IRAQ: Mass comes back to Mosul

His Beatitude Raphael Sako and Chaldean Bishop Shlemon Warduni celebrating the first Mass in Mosul since 2014, with Syriac Catholic Archbishop Mouche and Syriac Orthodox Archbishop Nicodemus Dauod Matti Sharaf participating.
His Beatitude Raphael Sako and Chaldean Bishop Shlemon Warduni celebrating the first Mass in Mosul since 2014, with Syriac Catholic Archbishop Mouche and Syriac Orthodox Archbishop Nicodemus Dauod Matti Sharaf participating.

The bells rang out in Mosul for the first time in more than three years when a church in Iraq’s second city opened its doors for Mass on Christmas Eve.

Up to the last minute, plans for the service at St Paul’s Church in Mosul’s Al-Mundshen suburb hung in the balance – until a group of young Muslims helped clean the church and make it ready – including erecting the cross.

About 400 families – up to 2,000 people – attended the service, travelling to Mosul from displacement camps near Erbil, the capital of Kurdish northern Iraq.

It is still unsafe for Christians to go back and live in Mosul, which was only liberated from Daesh (ISIS) – although there are reports of a few families going back.

Presiding at the Mass was Chaldean Catholic Patriarch Louis Raphael I Sako of Baghdad.

In a sign of growing ecumenical relations, also taking part was Syriac Catholic Archbishop Butros Moshe of Mosul and in attendance was Syriac Orthodox Archbishop Nicodemus Douad of Mosul.

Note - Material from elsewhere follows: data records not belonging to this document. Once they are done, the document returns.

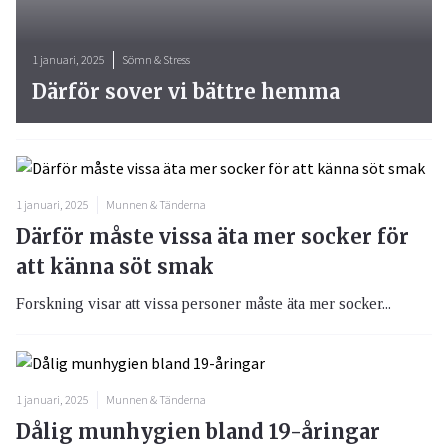
1 januari, 2025
Sömn & Stress
Därför sover vi bättre hemma
1 januari, 2025
Munnen & Tänderna
Därför måste vissa äta mer socker för
att känna söt smak
Forskning visar att vissa personer måste äta mer socker...
1 januari, 2025
Munnen & Tänderna
Dålig munhygien bland 19-åringar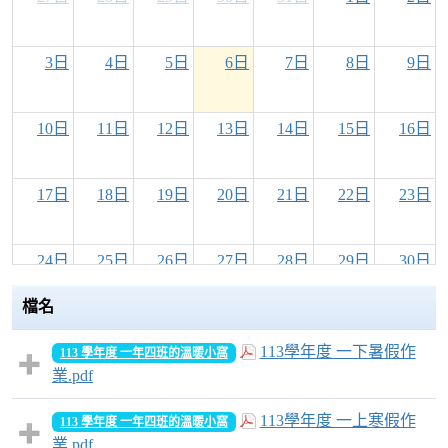
3日
4日
5日
6日
7日
8日
9日
10日
11日
12日
13日
14日
15日
16日
17日
18日
19日
20日
21日
22日
23日
24日
25日
26日
27日
28日
29日
30日
檔名
31日
1日
2日
3日
4日
5日
6日
113學年度 一下暑假作
113 學年度 一年四班的溫暖小窩
業.pdf
113學年度 一上寒假作
113 學年度 一年四班的溫暖小窩
業.pdf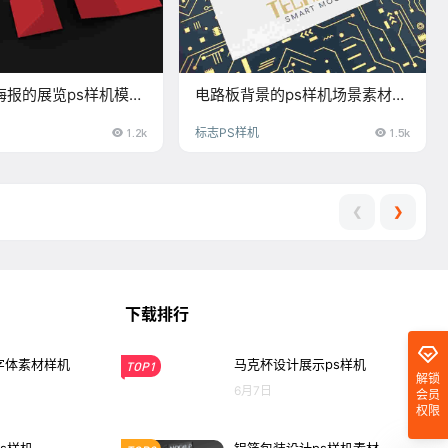
海报的展览ps样机模
电路板背景的ps样机场景素材，
提案必备
适合科技类公司名片展示样机模
1.2k
标志PS样机
1.5k
板
❮
❯
下载排行
字体素材样机
马克杯设计展示ps样机
TOP1
解锁
6月7日
会员
权限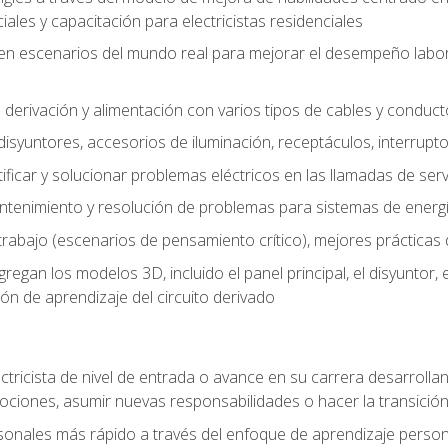
les y capacitación para electricistas residenciales
o en escenarios del mundo real para mejorar el desempeño labora
 derivación y alimentación con varios tipos de cables y conduc
 disyuntores, accesorios de iluminación, receptáculos, interrupt
icar y solucionar problemas eléctricos en las llamadas de serv
ntenimiento y resolución de problemas para sistemas de energí
rabajo (escenarios de pensamiento crítico), mejores prácticas d
n los modelos 3D, incluido el panel principal, el disyuntor, el m
ión de aprendizaje del circuito derivado
ectricista de nivel de entrada o avance en su carrera desarrollan
mociones, asumir nuevas responsabilidades o hacer la transició
sonales más rápido a través del enfoque de aprendizaje perso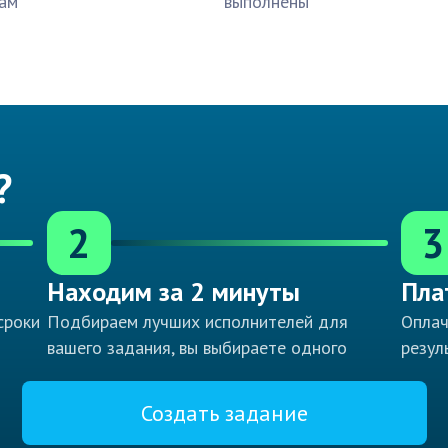
ам
выполнены
?
2
3
Находим за 2 минуты
Пла
сроки
Подбираем лучших исполнителей для
Оплач
вашего задания, вы выбираете одного
резул
Создать задание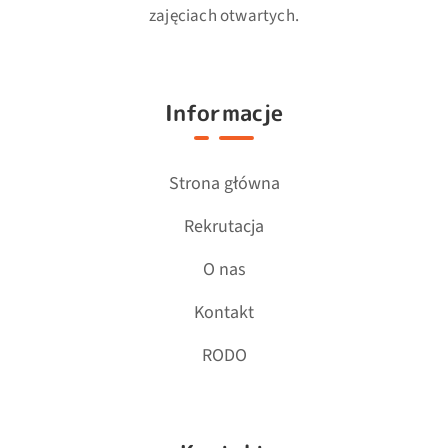
zajęciach otwartych.
Informacje
Strona główna
Rekrutacja
O nas
Kontakt
RODO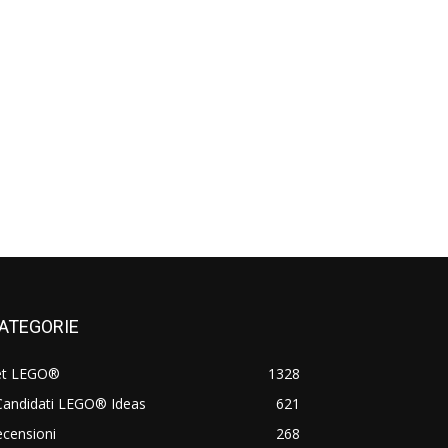
ATEGORIE
et LEGO®
1328
Candidati LEGO® Ideas
621
censioni
268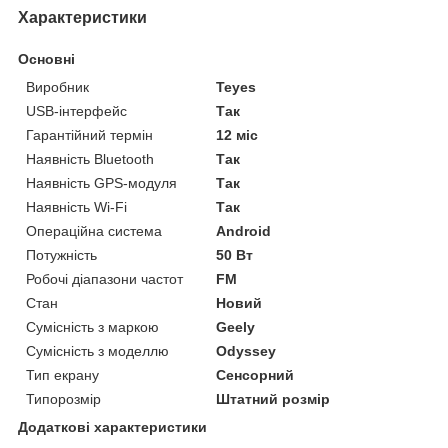
Характеристики
Основні
Виробник
Teyes
USB-інтерфейс
Так
Гарантійний термін
12 міс
Наявність Bluetooth
Так
Наявність GPS-модуля
Так
Наявність Wi-Fi
Так
Операційна система
Android
Потужність
50 Вт
Робочі діапазони частот
FM
Стан
Новий
Сумісність з маркою
Geely
Сумісність з моделлю
Odyssey
Тип екрану
Сенсорний
Типорозмір
Штатний розмір
Додаткові характеристики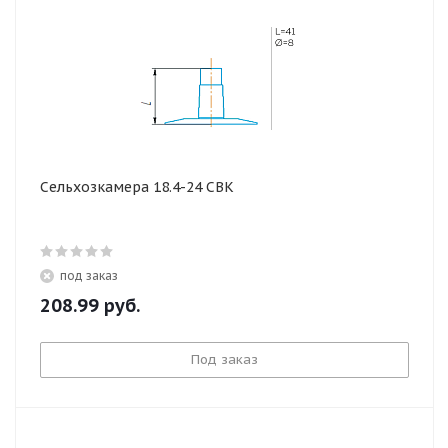
Сельхозкамера 18.4-24 СВК
под заказ
208.99
руб.
Под заказ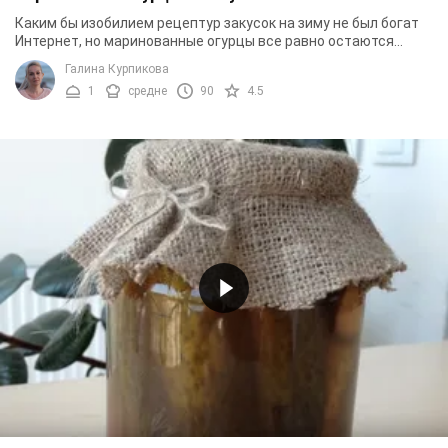
Каким бы изобилием рецептур закусок на зиму не был богат
Интернет, но маринованные огурцы все равно остаются
фаворитом у многих домохозяек. Если вы ...
Галина Курпикова
1
средне
90
4.5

Muslim representatives were also present at the service, which went ahead amid high security.

Father Najeeb Michaeel, who also took part in the Mass, said: “Let us hope that the light of Jesus may shine in their hearts and bring light to our wounded world.”

When Mosul was taken by Daesh in June 2014, almost all of the city’s Christians left after Daesh gave them an ultimatum of either converting to Islam or being killed.

For the first time in almost 1,800 years, no Mass was celebrated in the city.

Daesh seized Christian homes, marking them with an Arabic ‘n’ symbol denoting ‘Nazarene’ – Christian.

With Daesh now flushed out of Iraq, Aid to the Church in Need is committed to helping Christians return to their towns and villages, rebuilding homes and other vital structures which were badly damaged during the Islamists’ occupation.

ACN’s work has helped stem the exodus of Christians from Iraq, with numbers reportedly now down to below 250,000.